• _YOUR ASSIGNMENT_
As the answer, set down the lines below from the one containing "6. (1) Every" through the one containing "(3) The definitions", exactly and inclusively, and no others.

• _Stored items_
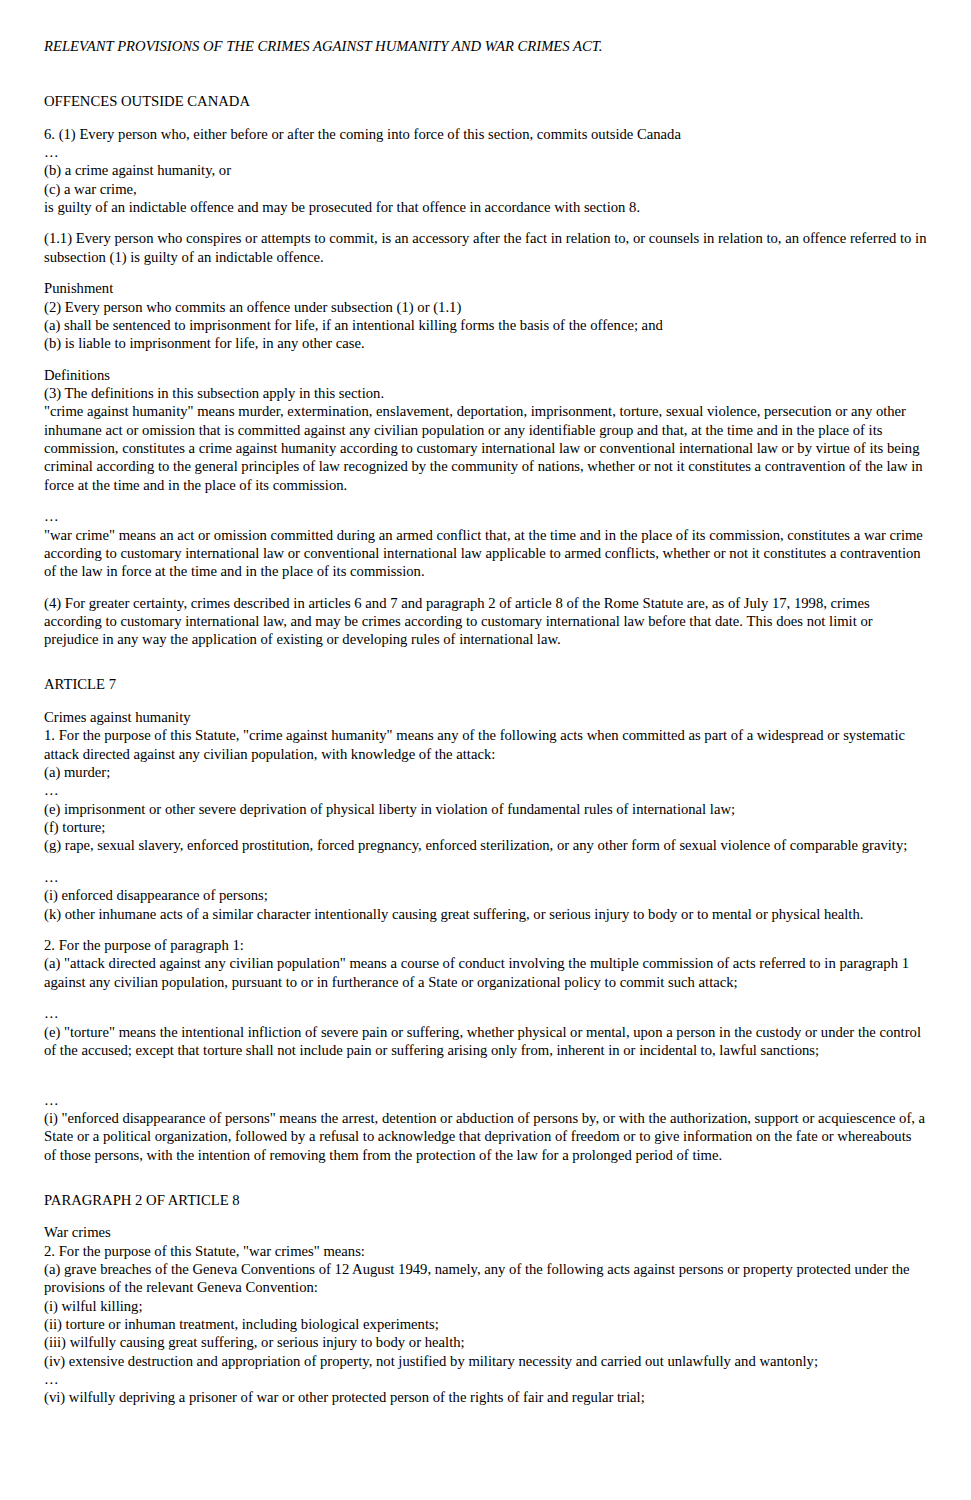RELEVANT PROVISIONS OF THE CRIMES AGAINST HUMANITY AND WAR CRIMES ACT.
OFFENCES OUTSIDE CANADA
6. (1) Every person who, either before or after the coming into force of this section, commits outside Canada
…
(b) a crime against humanity, or
(c) a war crime,
is guilty of an indictable offence and may be prosecuted for that offence in accordance with section 8.
(1.1) Every person who conspires or attempts to commit, is an accessory after the fact in relation to, or counsels in relation to, an offence referred to in subsection (1) is guilty of an indictable offence.
Punishment
(2) Every person who commits an offence under subsection (1) or (1.1)
(a) shall be sentenced to imprisonment for life, if an intentional killing forms the basis of the offence; and
(b) is liable to imprisonment for life, in any other case.
Definitions
(3) The definitions in this subsection apply in this section.
"crime against humanity" means murder, extermination, enslavement, deportation, imprisonment, torture, sexual violence, persecution or any other inhumane act or omission that is committed against any civilian population or any identifiable group and that, at the time and in the place of its commission, constitutes a crime against humanity according to customary international law or conventional international law or by virtue of its being criminal according to the general principles of law recognized by the community of nations, whether or not it constitutes a contravention of the law in force at the time and in the place of its commission.
…
"war crime" means an act or omission committed during an armed conflict that, at the time and in the place of its commission, constitutes a war crime according to customary international law or conventional international law applicable to armed conflicts, whether or not it constitutes a contravention of the law in force at the time and in the place of its commission.
(4) For greater certainty, crimes described in articles 6 and 7 and paragraph 2 of article 8 of the Rome Statute are, as of July 17, 1998, crimes according to customary international law, and may be crimes according to customary international law before that date. This does not limit or prejudice in any way the application of existing or developing rules of international law.
ARTICLE 7
Crimes against humanity
1. For the purpose of this Statute, "crime against humanity" means any of the following acts when committed as part of a widespread or systematic attack directed against any civilian population, with knowledge of the attack:
(a) murder;
…
(e) imprisonment or other severe deprivation of physical liberty in violation of fundamental rules of international law;
(f) torture;
(g) rape, sexual slavery, enforced prostitution, forced pregnancy, enforced sterilization, or any other form of sexual violence of comparable gravity;
…
(i) enforced disappearance of persons;
(k) other inhumane acts of a similar character intentionally causing great suffering, or serious injury to body or to mental or physical health.
2. For the purpose of paragraph 1:
(a) "attack directed against any civilian population" means a course of conduct involving the multiple commission of acts referred to in paragraph 1 against any civilian population, pursuant to or in furtherance of a State or organizational policy to commit such attack;
…
(e) "torture" means the intentional infliction of severe pain or suffering, whether physical or mental, upon a person in the custody or under the control of the accused; except that torture shall not include pain or suffering arising only from, inherent in or incidental to, lawful sanctions;
…
(i) "enforced disappearance of persons" means the arrest, detention or abduction of persons by, or with the authorization, support or acquiescence of, a State or a political organization, followed by a refusal to acknowledge that deprivation of freedom or to give information on the fate or whereabouts of those persons, with the intention of removing them from the protection of the law for a prolonged period of time.
PARAGRAPH 2 OF ARTICLE 8
War crimes
2. For the purpose of this Statute, "war crimes" means:
(a) grave breaches of the Geneva Conventions of 12 August 1949, namely, any of the following acts against persons or property protected under the provisions of the relevant Geneva Convention:
(i) wilful killing;
(ii) torture or inhuman treatment, including biological experiments;
(iii) wilfully causing great suffering, or serious injury to body or health;
(iv) extensive destruction and appropriation of property, not justified by military necessity and carried out unlawfully and wantonly;
…
(vi) wilfully depriving a prisoner of war or other protected person of the rights of fair and regular trial;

• _FINISHED EXERCISE_
6. (1) Every person who, either before or after the coming into force of this section, commits outside Canada
…
(b) a crime against humanity, or
(c) a war crime,
is guilty of an indictable offence and may be prosecuted for that offence in accordance with section 8.
(1.1) Every person who conspires or attempts to commit, is an accessory after the fact in relation to, or counsels in relation to, an offence referred to in subsection (1) is guilty of an indictable offence.
Punishment
(2) Every person who commits an offence under subsection (1) or (1.1)
(a) shall be sentenced to imprisonment for life, if an intentional killing forms the basis of the offence; and
(b) is liable to imprisonment for life, in any other case.
Definitions
(3) The definitions in this subsection apply in this section.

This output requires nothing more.